**Problem to work on**
Go to the line that contains "mouse_move(662, 209)" in the listing below, then output it and every line after it exactly, omitting pictures.
::::
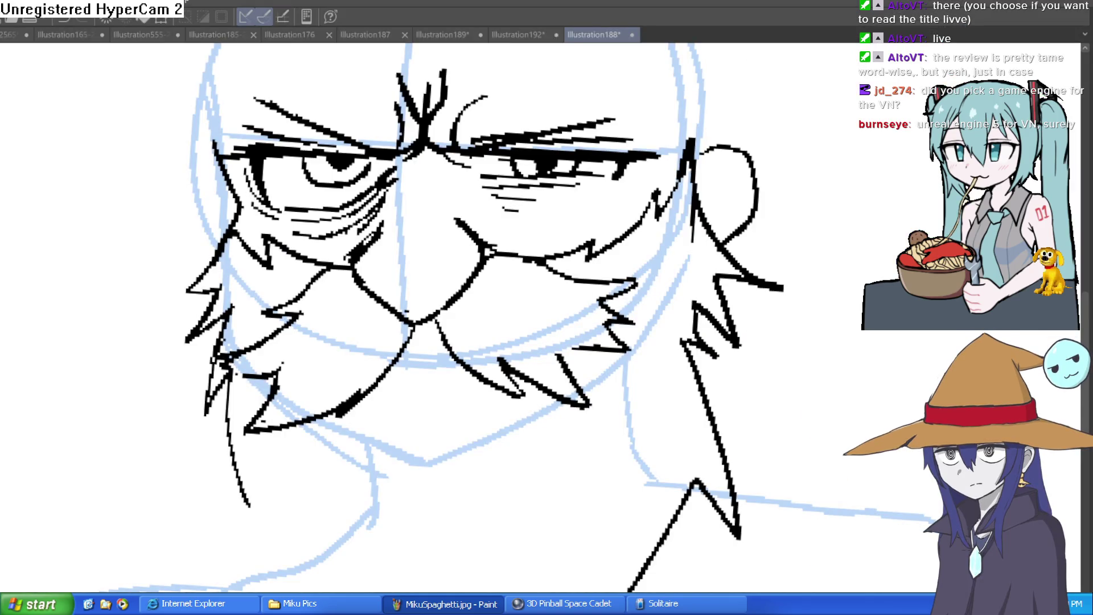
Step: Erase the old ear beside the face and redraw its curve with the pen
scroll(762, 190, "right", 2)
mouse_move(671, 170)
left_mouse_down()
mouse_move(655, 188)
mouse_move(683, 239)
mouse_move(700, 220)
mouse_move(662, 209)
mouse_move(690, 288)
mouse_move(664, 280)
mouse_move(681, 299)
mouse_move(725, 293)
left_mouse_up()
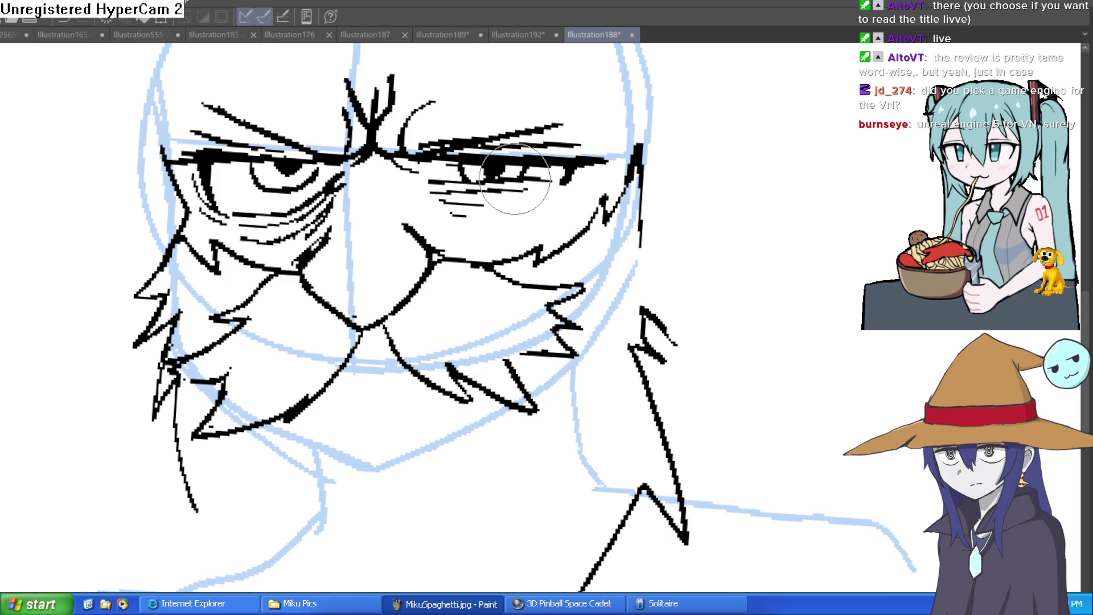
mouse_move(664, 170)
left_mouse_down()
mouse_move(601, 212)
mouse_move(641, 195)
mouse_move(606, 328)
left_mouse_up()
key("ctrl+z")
::::
**Written solution**
mouse_move(662, 209)
mouse_move(690, 288)
mouse_move(664, 280)
mouse_move(681, 299)
mouse_move(725, 293)
left_mouse_up()
mouse_move(664, 170)
left_mouse_down()
mouse_move(601, 212)
mouse_move(641, 195)
mouse_move(606, 328)
left_mouse_up()
key("ctrl+z")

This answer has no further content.